> _Consigne de travail 1_:
Dans les lignes de données ci-dessous, remplacez « private messages » par « direct messages » en partant de la première ligne et en allant jusqu'à celle qui contient « I keep getting unwanted private messages! », incluse. Ne modifiez rien d'autre.

----- Extrait à lire

Chronique sociale des kommunalkas : La Petite Musique du futur de Katerina Poladjan


Vous savez, Matveï Aleksandrovitch, ce n’est pas que je sois malheureuse. C’est juste que je ne suis pas heureuse. En même temps, bien sûr, je me demande si je l’ai jamais été – heureuse, je veux dire ou si j’ai toujours simplement cru ête heureuse alors que je ne l’étais pas, parce que je ne connaissais pas le sentiment de vrai bonheur ou que j’avais pris ce sentiment pour un autre, vous comprenez ?

Et parfois, je me dis que je suis ingrate, et que je vais attirer le malheur en ne voyant pas le bonheur dans lequel je vis, vous comprenez ? Il y a des moments, le matin, où je me réveille en pensant quelle vie…


Après avoir brillamment exploré les méandres de l’Histoire arménienne dans Ici, les lions, Katerina Poladjan nous transporte cette fois dans la Russie des années 1980, à la veille d’un bouleversement politique majeur : l’arrivée au pouvoir de Mikhaïl Gorbatchev. Ce changement d’ère, marqué par les premiers frémissements de la perestroïka, sert de toile de fond à un roman dense et court — à peine 160 pages — mais d’une grande intensité.

----------
----- Données d'entrée

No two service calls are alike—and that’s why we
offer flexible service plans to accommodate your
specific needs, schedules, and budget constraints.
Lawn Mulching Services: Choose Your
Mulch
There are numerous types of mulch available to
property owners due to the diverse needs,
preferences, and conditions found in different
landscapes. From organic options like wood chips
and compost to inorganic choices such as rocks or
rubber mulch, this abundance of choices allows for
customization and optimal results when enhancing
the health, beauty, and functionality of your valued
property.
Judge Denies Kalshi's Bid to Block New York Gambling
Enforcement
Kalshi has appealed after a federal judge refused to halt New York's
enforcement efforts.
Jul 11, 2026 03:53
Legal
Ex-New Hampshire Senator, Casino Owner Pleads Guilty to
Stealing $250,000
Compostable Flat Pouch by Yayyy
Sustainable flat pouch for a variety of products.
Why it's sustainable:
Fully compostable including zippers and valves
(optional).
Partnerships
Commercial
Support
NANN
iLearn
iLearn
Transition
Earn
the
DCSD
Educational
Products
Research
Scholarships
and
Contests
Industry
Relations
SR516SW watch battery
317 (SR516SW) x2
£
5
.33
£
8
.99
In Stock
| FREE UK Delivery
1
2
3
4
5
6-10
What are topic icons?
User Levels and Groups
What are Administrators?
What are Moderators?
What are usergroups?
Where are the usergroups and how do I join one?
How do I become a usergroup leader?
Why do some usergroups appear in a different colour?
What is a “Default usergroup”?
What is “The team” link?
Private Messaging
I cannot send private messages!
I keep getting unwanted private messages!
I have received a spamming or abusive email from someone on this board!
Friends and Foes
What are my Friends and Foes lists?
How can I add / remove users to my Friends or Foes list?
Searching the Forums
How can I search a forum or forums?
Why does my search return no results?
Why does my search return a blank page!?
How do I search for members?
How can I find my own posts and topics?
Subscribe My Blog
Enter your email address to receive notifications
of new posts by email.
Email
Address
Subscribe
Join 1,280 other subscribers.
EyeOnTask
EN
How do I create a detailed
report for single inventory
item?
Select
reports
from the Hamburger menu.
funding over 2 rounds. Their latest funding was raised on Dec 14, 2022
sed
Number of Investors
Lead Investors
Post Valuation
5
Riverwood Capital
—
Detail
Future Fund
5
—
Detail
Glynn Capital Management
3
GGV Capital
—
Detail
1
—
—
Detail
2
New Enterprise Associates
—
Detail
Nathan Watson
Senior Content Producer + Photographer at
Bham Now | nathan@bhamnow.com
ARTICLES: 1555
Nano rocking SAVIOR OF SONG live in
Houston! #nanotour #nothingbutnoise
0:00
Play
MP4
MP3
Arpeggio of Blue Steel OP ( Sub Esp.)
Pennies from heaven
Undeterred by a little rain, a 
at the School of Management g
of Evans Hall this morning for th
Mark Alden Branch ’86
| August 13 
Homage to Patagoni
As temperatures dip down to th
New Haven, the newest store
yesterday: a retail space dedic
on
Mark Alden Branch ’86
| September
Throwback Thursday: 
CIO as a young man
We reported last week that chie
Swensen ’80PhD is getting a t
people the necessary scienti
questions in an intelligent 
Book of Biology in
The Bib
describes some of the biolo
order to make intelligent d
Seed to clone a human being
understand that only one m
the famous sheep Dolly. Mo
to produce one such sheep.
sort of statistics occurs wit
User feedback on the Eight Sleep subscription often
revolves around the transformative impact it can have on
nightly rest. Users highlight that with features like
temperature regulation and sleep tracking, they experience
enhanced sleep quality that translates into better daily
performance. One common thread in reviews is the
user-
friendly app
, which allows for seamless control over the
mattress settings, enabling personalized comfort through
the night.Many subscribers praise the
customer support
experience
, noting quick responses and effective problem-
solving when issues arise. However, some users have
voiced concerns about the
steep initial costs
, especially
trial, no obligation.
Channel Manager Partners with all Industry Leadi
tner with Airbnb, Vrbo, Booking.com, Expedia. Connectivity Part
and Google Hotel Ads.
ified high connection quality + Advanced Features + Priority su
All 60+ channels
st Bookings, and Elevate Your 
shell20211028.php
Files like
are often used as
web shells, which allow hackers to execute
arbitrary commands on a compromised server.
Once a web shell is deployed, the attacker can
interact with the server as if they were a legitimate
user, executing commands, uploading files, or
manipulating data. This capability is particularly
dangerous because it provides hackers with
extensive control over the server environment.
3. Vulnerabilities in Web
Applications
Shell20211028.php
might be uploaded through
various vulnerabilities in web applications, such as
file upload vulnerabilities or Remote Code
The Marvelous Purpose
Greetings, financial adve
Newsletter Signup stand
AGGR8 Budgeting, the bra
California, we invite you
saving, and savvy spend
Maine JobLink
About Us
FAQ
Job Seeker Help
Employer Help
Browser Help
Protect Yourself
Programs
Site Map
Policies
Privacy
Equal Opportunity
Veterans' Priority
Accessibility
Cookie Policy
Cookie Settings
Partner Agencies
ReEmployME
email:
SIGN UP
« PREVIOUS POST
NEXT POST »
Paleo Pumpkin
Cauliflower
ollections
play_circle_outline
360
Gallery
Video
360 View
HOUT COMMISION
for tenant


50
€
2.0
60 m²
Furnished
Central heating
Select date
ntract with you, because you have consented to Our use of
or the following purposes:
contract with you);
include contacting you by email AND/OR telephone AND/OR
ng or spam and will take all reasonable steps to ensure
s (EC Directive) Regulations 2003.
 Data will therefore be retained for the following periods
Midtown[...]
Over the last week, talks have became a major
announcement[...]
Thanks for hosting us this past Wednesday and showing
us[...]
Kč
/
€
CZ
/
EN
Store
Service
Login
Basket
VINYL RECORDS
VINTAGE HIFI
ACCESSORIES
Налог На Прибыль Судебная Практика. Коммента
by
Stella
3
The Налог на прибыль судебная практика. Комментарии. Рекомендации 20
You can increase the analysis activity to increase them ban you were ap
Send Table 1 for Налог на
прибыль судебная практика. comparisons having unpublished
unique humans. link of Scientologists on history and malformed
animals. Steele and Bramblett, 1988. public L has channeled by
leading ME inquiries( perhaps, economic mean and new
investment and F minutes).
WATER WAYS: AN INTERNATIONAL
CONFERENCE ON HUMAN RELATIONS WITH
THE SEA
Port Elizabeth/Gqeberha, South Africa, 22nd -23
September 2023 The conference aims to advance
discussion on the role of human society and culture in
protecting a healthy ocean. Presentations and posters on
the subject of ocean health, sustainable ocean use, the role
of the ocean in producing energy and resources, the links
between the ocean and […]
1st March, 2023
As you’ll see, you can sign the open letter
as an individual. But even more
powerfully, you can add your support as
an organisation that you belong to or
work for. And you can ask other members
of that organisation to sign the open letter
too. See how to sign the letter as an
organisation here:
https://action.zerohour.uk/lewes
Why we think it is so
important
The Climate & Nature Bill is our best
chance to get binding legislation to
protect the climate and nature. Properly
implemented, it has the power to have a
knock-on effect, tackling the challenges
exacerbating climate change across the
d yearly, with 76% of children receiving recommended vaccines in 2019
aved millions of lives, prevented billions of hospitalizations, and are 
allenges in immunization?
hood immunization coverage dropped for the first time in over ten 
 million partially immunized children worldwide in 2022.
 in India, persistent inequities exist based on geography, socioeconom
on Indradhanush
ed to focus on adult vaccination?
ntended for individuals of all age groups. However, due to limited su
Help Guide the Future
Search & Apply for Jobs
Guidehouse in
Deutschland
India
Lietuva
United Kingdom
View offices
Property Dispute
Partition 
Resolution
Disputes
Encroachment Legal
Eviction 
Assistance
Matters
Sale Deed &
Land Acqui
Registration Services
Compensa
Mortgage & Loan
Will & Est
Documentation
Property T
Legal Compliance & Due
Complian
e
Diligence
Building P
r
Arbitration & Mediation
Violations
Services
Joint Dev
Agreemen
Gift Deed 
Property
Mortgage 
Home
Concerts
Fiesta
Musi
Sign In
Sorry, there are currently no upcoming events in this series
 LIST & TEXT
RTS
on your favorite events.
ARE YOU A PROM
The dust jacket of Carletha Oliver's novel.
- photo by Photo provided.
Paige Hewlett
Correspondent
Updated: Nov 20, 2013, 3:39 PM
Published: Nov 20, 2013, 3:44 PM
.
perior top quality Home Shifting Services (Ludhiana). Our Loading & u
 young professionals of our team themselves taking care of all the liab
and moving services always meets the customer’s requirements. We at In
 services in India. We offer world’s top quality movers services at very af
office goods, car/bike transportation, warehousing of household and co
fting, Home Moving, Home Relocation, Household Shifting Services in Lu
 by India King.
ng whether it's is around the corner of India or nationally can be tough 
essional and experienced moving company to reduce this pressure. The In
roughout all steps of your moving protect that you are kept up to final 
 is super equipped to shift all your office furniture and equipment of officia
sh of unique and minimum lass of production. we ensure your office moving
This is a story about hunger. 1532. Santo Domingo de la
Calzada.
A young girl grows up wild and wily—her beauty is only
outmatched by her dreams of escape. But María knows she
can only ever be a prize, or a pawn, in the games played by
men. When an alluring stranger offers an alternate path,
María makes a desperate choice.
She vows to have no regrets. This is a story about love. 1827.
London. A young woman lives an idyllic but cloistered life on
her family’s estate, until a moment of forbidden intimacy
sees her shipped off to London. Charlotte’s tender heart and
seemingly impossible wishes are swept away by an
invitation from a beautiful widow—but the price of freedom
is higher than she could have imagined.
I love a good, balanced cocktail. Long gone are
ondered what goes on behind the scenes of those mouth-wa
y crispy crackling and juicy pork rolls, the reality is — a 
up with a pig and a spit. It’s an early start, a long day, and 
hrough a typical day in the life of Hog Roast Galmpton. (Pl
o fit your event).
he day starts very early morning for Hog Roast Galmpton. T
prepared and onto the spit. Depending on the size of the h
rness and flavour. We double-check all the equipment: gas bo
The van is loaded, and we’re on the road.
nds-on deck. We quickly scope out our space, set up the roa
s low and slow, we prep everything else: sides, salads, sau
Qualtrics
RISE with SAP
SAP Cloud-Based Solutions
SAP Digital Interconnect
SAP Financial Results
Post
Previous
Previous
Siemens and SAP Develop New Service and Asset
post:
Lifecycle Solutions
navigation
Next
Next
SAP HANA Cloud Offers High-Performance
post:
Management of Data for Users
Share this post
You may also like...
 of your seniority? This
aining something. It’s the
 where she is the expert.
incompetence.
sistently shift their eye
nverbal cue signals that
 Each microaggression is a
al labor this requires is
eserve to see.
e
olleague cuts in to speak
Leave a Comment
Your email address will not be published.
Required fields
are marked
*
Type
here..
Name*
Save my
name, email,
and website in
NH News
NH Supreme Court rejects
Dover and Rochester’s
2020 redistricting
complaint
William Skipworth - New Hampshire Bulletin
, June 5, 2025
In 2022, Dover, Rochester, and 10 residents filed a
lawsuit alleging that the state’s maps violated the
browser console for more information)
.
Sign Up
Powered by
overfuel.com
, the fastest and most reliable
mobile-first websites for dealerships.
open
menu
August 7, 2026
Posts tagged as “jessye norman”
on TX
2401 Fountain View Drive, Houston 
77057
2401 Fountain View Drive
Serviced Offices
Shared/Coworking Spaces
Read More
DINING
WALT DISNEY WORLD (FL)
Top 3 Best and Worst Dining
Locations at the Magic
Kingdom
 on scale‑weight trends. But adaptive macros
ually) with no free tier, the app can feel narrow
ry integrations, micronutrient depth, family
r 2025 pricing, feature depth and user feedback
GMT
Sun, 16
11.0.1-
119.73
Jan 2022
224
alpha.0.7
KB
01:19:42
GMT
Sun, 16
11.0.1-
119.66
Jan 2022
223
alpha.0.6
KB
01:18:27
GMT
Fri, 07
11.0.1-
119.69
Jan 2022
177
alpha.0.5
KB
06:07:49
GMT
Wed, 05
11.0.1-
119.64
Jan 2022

----------

> _Consigne de travail 2_:
Prolongez l'extrait consacré au roman La Petite Musique du futur de Katerina Poladjan à la suite de sa dernière phrase.

> _Résultat de l'exercice 1_:
No two service calls are alike—and that’s why we
offer flexible service plans to accommodate your
specific needs, schedules, and budget constraints.
Lawn Mulching Services: Choose Your
Mulch
There are numerous types of mulch available to
property owners due to the diverse needs,
preferences, and conditions found in different
landscapes. From organic options like wood chips
and compost to inorganic choices such as rocks or
rubber mulch, this abundance of choices allows for
customization and optimal results when enhancing
the health, beauty, and functionality of your valued
property.
Judge Denies Kalshi's Bid to Block New York Gambling
Enforcement
Kalshi has appealed after a federal judge refused to halt New York's
enforcement efforts.
Jul 11, 2026 03:53
Legal
Ex-New Hampshire Senator, Casino Owner Pleads Guilty to
Stealing $250,000
Compostable Flat Pouch by Yayyy
Sustainable flat pouch for a variety of products.
Why it's sustainable:
Fully compostable including zippers and valves
(optional).
Partnerships
Commercial
Support
NANN
iLearn
iLearn
Transition
Earn
the
DCSD
Educational
Products
Research
Scholarships
and
Contests
Industry
Relations
SR516SW watch battery
317 (SR516SW) x2
£
5
.33
£
8
.99
In Stock
| FREE UK Delivery
1
2
3
4
5
6-10
What are topic icons?
User Levels and Groups
What are Administrators?
What are Moderators?
What are usergroups?
Where are the usergroups and how do I join one?
How do I become a usergroup leader?
Why do some usergroups appear in a different colour?
What is a “Default usergroup”?
What is “The team” link?
Private Messaging
I cannot send direct messages!
I keep getting unwanted direct messages!

> _Résultat de l'exercice 2_:
Katerina Poladjan choisit de centrer son intrigue sur un microcosme emblématique de la société soviétique : un immeuble communautaire, vestige des kommunalkas mises en place après la Révolution de 1917. Initialement pensées comme utopie d’égalité, ces habitations forcées réunissaient sous un même toit des familles issues de milieux divers, dans un espace cloisonné, partagé, parfois contraint. L’auteure en restitue avec finesse la complexité : les compromis quotidiens, les frictions inévitables, mais aussi les liens inattendus, les solidarités discrètes.

Dans cet univers clos, un concert clandestin se prépare, prétexte à faire converger les destins, les désirs et les frustrations de chacun. L’auteure s’attache aux regards croisés des habitants, à leurs souvenirs, à leurs espoirs souvent tus. La narration alterne entre réalisme social minutieux et échappées poétiques, flirtant parfois avec l’absurde. Ces digressions fantasmagoriques — loin de distraire — renforcent au contraire l’impression d’étouffement, de huis clos mental, tout en offrant des respirations imaginaires à ces vies soumises à la promiscuité. J’ai beaucoup aimé ces descriptions, ces échanges et cette vie communautaire, tout en réalisant le plaisir, la chance d’avoir mon intimité.

On retrouve ici la plume visuelle et sensible de l’auteure, capable d’évoquer en quelques lignes un univers entier. Les descriptions sont précises, immersives, et donnent vie à ces lieux devenus presque personnages. L’intimité volée, la peur diffuse, la surveillance omniprésente, mais aussi le désir, la jalousie, l’amour impossible — tout est là, comme autant de fils tendus dans ce fragile équilibre collectif.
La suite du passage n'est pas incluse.